The exercise: Leave the pictures out and transcribe every record exactly.
◇ ◇ ◇ ◇ ◇ ◇ ◇
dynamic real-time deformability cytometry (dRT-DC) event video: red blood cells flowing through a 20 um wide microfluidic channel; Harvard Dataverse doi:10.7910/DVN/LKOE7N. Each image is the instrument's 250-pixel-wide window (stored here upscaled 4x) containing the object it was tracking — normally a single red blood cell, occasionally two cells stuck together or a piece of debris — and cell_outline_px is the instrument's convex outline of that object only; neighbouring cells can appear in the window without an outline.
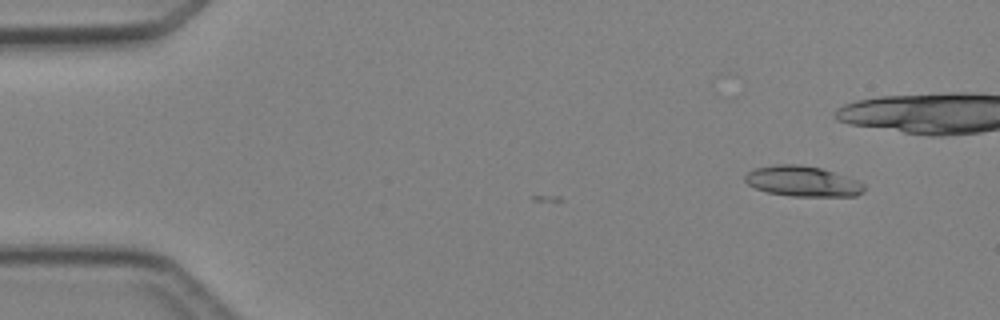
{"species": "Egyptian fruit bat (a non-hibernating species)", "species_latin": "Rousettus aegyptiacus", "temperature_condition": "cold", "stored_images_in_passage": 6, "camera_frame_rate_fps": 3000, "um_per_image_px": 0.085, "animal": {"sex": "female"}, "frame": {"image": 1, "passage_image": 1, "time_ms": 0.0, "image_size_px": [1000, 320], "cell_outline_px": [[864, 192], [856, 196], [792, 196], [768, 192], [756, 188], [748, 184], [744, 180], [744, 176], [748, 172], [756, 168], [776, 164], [800, 164], [820, 168], [856, 180], [864, 184]], "centroid_in_image_um": [68.21, 15.41], "position_along_channel_um": 16.8, "area_um2": 20.92}}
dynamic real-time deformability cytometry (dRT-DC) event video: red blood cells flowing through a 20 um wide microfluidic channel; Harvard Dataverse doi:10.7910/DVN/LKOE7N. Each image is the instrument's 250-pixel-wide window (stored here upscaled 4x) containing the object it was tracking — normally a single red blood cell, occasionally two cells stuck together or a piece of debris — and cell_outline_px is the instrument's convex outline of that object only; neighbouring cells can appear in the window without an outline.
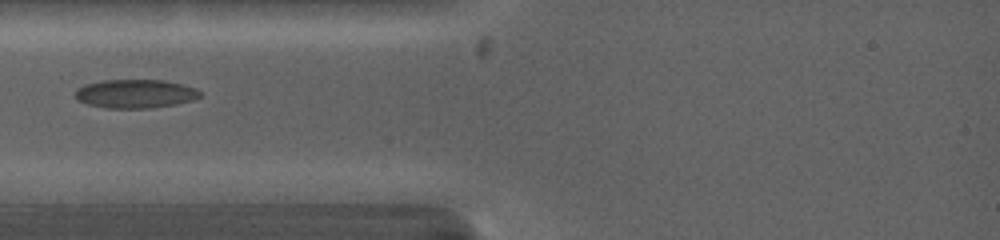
{"species": "common noctule bat (a hibernating species)", "species_latin": "Nyctalus noctula", "temperature_condition": "warm", "stored_images_in_passage": 8, "camera_frame_rate_fps": 5000, "um_per_image_px": 0.085, "animal": {"sex": "female", "body_mass_g": 19.0, "forearm_length_mm": 53.3}, "frame": {"image": 1, "passage_image": 3, "time_ms": 1.0, "image_size_px": [1000, 240], "cell_outline_px": [[200, 96], [192, 100], [176, 104], [148, 108], [108, 108], [88, 104], [76, 100], [76, 88], [84, 84], [104, 80], [164, 80], [196, 88], [200, 92]], "centroid_in_image_um": [11.47, 7.96], "position_along_channel_um": 73.5, "area_um2": 20.75}}
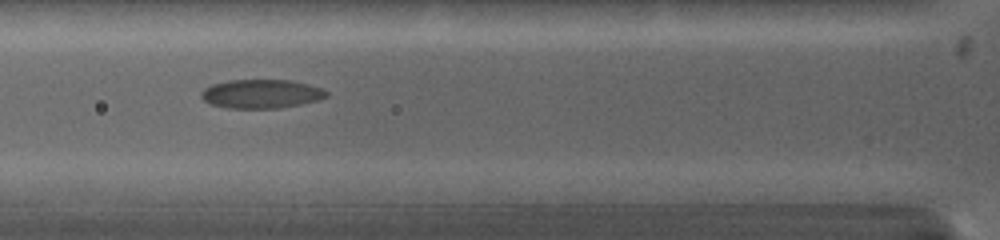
{"frame": {"image": 2, "passage_image": 5, "time_ms": 1.8, "image_size_px": [1000, 240], "cell_outline_px": [[328, 96], [316, 100], [300, 104], [280, 108], [228, 108], [208, 104], [200, 96], [200, 92], [204, 88], [212, 84], [228, 80], [292, 80], [324, 88], [328, 92]], "centroid_in_image_um": [22.19, 7.97], "position_along_channel_um": 103.6, "area_um2": 21.21}}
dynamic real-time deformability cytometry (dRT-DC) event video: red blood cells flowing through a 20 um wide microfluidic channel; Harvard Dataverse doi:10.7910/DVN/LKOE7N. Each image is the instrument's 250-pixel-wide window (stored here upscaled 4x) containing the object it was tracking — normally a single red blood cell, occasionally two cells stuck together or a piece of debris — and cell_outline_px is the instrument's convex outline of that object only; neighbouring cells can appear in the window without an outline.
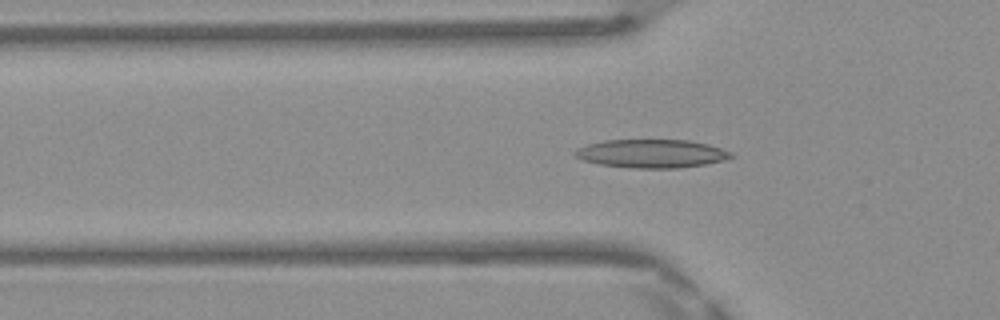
{"species": "Egyptian fruit bat (a non-hibernating species)", "species_latin": "Rousettus aegyptiacus", "temperature_condition": "warm", "stored_images_in_passage": 48, "camera_frame_rate_fps": 3000, "um_per_image_px": 0.085, "frame": {"image": 1, "passage_image": 16, "time_ms": 5.0, "image_size_px": [1000, 320], "cell_outline_px": [[736, 156], [724, 160], [704, 164], [680, 168], [632, 168], [600, 164], [584, 160], [576, 156], [572, 152], [588, 144], [604, 140], [688, 140], [708, 144], [732, 152]], "centroid_in_image_um": [55.42, 13.05], "position_along_channel_um": 70.4, "area_um2": 25.72}}
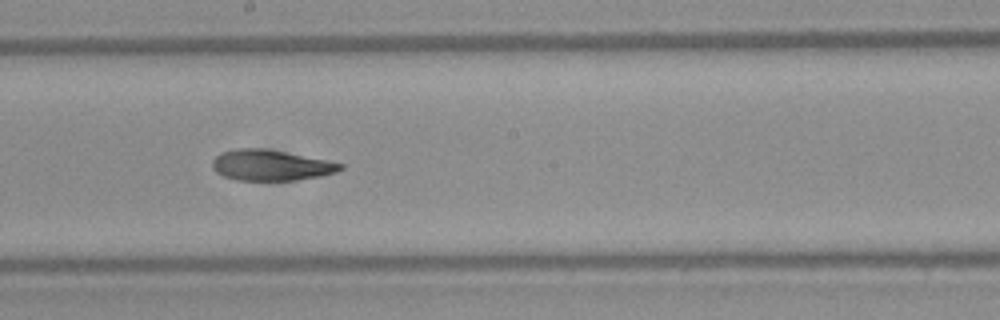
{"frame": {"image": 2, "passage_image": 27, "time_ms": 8.667, "image_size_px": [1000, 320], "cell_outline_px": [[344, 168], [336, 172], [320, 176], [296, 180], [236, 180], [224, 176], [216, 172], [212, 168], [212, 160], [220, 152], [236, 148], [264, 148], [344, 164]], "centroid_in_image_um": [22.97, 14.04], "position_along_channel_um": 225.2, "area_um2": 22.77}}
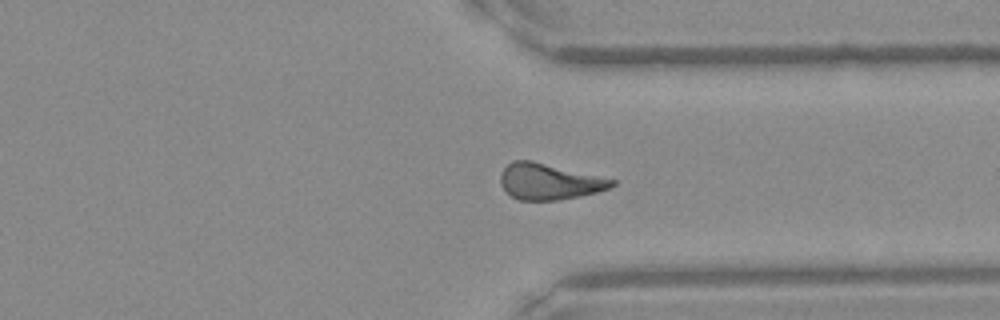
{"frame": {"image": 3, "passage_image": 37, "time_ms": 12.0, "image_size_px": [1000, 320], "cell_outline_px": [[616, 184], [608, 188], [596, 192], [580, 196], [560, 200], [520, 200], [512, 196], [500, 184], [500, 176], [504, 168], [512, 160], [532, 160], [616, 180]], "centroid_in_image_um": [46.67, 15.43], "position_along_channel_um": 364.7, "area_um2": 23.24}, "authors_computed_cell_mechanics": {"area_um2": 23.3223, "velocity_mm_per_s": 4.1938, "shape_relaxation_time_tau1_ms": null, "shape_relaxation_time_tau2_ms": 3.5161, "deformation_change_tau1": null, "deformation_change_tau2": 0.1233}}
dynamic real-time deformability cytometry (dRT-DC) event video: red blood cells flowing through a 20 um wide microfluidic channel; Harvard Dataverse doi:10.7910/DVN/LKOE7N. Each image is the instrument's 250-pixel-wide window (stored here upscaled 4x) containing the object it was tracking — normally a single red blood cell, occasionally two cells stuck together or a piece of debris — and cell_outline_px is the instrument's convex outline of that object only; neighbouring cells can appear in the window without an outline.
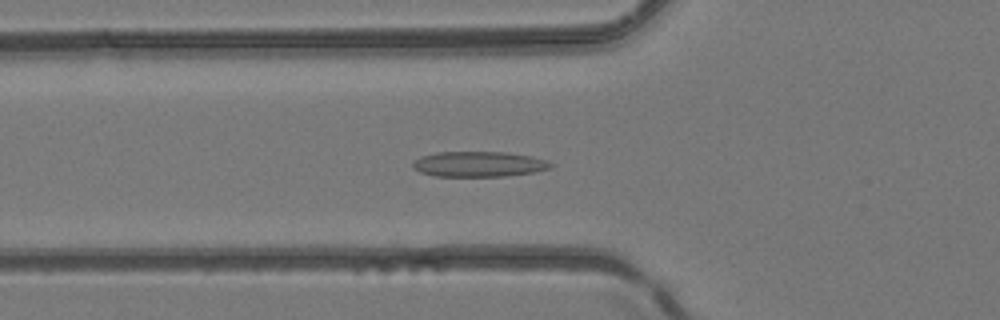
{"species": "common noctule bat (a hibernating species)", "species_latin": "Nyctalus noctula", "temperature_condition": "room temperature", "stored_images_in_passage": 42, "camera_frame_rate_fps": 3000, "um_per_image_px": 0.085, "animal": {"sex": "female", "body_mass_g": 24.6, "forearm_length_mm": 56.2}, "frame": {"image": 1, "passage_image": 17, "time_ms": 5.333, "image_size_px": [1000, 320], "cell_outline_px": [[556, 164], [552, 168], [532, 172], [504, 176], [436, 176], [420, 172], [412, 168], [412, 164], [420, 156], [436, 152], [504, 152], [532, 156], [548, 160]], "centroid_in_image_um": [40.73, 13.94], "position_along_channel_um": 85.1, "area_um2": 20.46}}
◇ ◇ ◇ ◇ ◇ ◇ ◇
Response for this exercise:
dynamic real-time deformability cytometry (dRT-DC) event video: red blood cells flowing through a 20 um wide microfluidic channel; Harvard Dataverse doi:10.7910/DVN/LKOE7N. Each image is the instrument's 250-pixel-wide window (stored here upscaled 4x) containing the object it was tracking — normally a single red blood cell, occasionally two cells stuck together or a piece of debris — and cell_outline_px is the instrument's convex outline of that object only; neighbouring cells can appear in the window without an outline.
{"species": "Egyptian fruit bat (a non-hibernating species)", "species_latin": "Rousettus aegyptiacus", "temperature_condition": "cold", "stored_images_in_passage": 6, "camera_frame_rate_fps": 3000, "um_per_image_px": 0.085, "animal": {"sex": "female"}, "frame": {"image": 1, "passage_image": 1, "time_ms": 0.0, "image_size_px": [1000, 320], "cell_outline_px": [[864, 192], [856, 196], [792, 196], [768, 192], [756, 188], [748, 184], [744, 180], [744, 176], [748, 172], [756, 168], [776, 164], [800, 164], [820, 168], [856, 180], [864, 184]], "centroid_in_image_um": [68.21, 15.41], "position_along_channel_um": 16.8, "area_um2": 20.92}}
dynamic real-time deformability cytometry (dRT-DC) event video: red blood cells flowing through a 20 um wide microfluidic channel; Harvard Dataverse doi:10.7910/DVN/LKOE7N. Each image is the instrument's 250-pixel-wide window (stored here upscaled 4x) containing the object it was tracking — normally a single red blood cell, occasionally two cells stuck together or a piece of debris — and cell_outline_px is the instrument's convex outline of that object only; neighbouring cells can appear in the window without an outline.
{"species": "common noctule bat (a hibernating species)", "species_latin": "Nyctalus noctula", "temperature_condition": "warm", "stored_images_in_passage": 8, "camera_frame_rate_fps": 5000, "um_per_image_px": 0.085, "animal": {"sex": "female", "body_mass_g": 19.0, "forearm_length_mm": 53.3}, "frame": {"image": 1, "passage_image": 3, "time_ms": 1.0, "image_size_px": [1000, 240], "cell_outline_px": [[200, 96], [192, 100], [176, 104], [148, 108], [108, 108], [88, 104], [76, 100], [76, 88], [84, 84], [104, 80], [164, 80], [196, 88], [200, 92]], "centroid_in_image_um": [11.47, 7.96], "position_along_channel_um": 73.5, "area_um2": 20.75}}
{"frame": {"image": 2, "passage_image": 5, "time_ms": 1.8, "image_size_px": [1000, 240], "cell_outline_px": [[328, 96], [316, 100], [300, 104], [280, 108], [228, 108], [208, 104], [200, 96], [200, 92], [204, 88], [212, 84], [228, 80], [292, 80], [324, 88], [328, 92]], "centroid_in_image_um": [22.19, 7.97], "position_along_channel_um": 103.6, "area_um2": 21.21}}
dynamic real-time deformability cytometry (dRT-DC) event video: red blood cells flowing through a 20 um wide microfluidic channel; Harvard Dataverse doi:10.7910/DVN/LKOE7N. Each image is the instrument's 250-pixel-wide window (stored here upscaled 4x) containing the object it was tracking — normally a single red blood cell, occasionally two cells stuck together or a piece of debris — and cell_outline_px is the instrument's convex outline of that object only; neighbouring cells can appear in the window without an outline.
{"species": "Egyptian fruit bat (a non-hibernating species)", "species_latin": "Rousettus aegyptiacus", "temperature_condition": "warm", "stored_images_in_passage": 48, "camera_frame_rate_fps": 3000, "um_per_image_px": 0.085, "frame": {"image": 1, "passage_image": 16, "time_ms": 5.0, "image_size_px": [1000, 320], "cell_outline_px": [[736, 156], [724, 160], [704, 164], [680, 168], [632, 168], [600, 164], [584, 160], [576, 156], [572, 152], [588, 144], [604, 140], [688, 140], [708, 144], [732, 152]], "centroid_in_image_um": [55.42, 13.05], "position_along_channel_um": 70.4, "area_um2": 25.72}}
{"frame": {"image": 2, "passage_image": 27, "time_ms": 8.667, "image_size_px": [1000, 320], "cell_outline_px": [[344, 168], [336, 172], [320, 176], [296, 180], [236, 180], [224, 176], [216, 172], [212, 168], [212, 160], [220, 152], [236, 148], [264, 148], [344, 164]], "centroid_in_image_um": [22.97, 14.04], "position_along_channel_um": 225.2, "area_um2": 22.77}}
{"frame": {"image": 3, "passage_image": 37, "time_ms": 12.0, "image_size_px": [1000, 320], "cell_outline_px": [[616, 184], [608, 188], [596, 192], [580, 196], [560, 200], [520, 200], [512, 196], [500, 184], [500, 176], [504, 168], [512, 160], [532, 160], [616, 180]], "centroid_in_image_um": [46.67, 15.43], "position_along_channel_um": 364.7, "area_um2": 23.24}, "authors_computed_cell_mechanics": {"area_um2": 23.3223, "velocity_mm_per_s": 4.1938, "shape_relaxation_time_tau1_ms": null, "shape_relaxation_time_tau2_ms": 3.5161, "deformation_change_tau1": null, "deformation_change_tau2": 0.1233}}
dynamic real-time deformability cytometry (dRT-DC) event video: red blood cells flowing through a 20 um wide microfluidic channel; Harvard Dataverse doi:10.7910/DVN/LKOE7N. Each image is the instrument's 250-pixel-wide window (stored here upscaled 4x) containing the object it was tracking — normally a single red blood cell, occasionally two cells stuck together or a piece of debris — and cell_outline_px is the instrument's convex outline of that object only; neighbouring cells can appear in the window without an outline.
{"species": "common noctule bat (a hibernating species)", "species_latin": "Nyctalus noctula", "temperature_condition": "room temperature", "stored_images_in_passage": 42, "camera_frame_rate_fps": 3000, "um_per_image_px": 0.085, "animal": {"sex": "female", "body_mass_g": 24.6, "forearm_length_mm": 56.2}, "frame": {"image": 1, "passage_image": 17, "time_ms": 5.333, "image_size_px": [1000, 320], "cell_outline_px": [[556, 164], [552, 168], [532, 172], [504, 176], [436, 176], [420, 172], [412, 168], [412, 164], [420, 156], [436, 152], [504, 152], [532, 156], [548, 160]], "centroid_in_image_um": [40.73, 13.94], "position_along_channel_um": 85.1, "area_um2": 20.46}}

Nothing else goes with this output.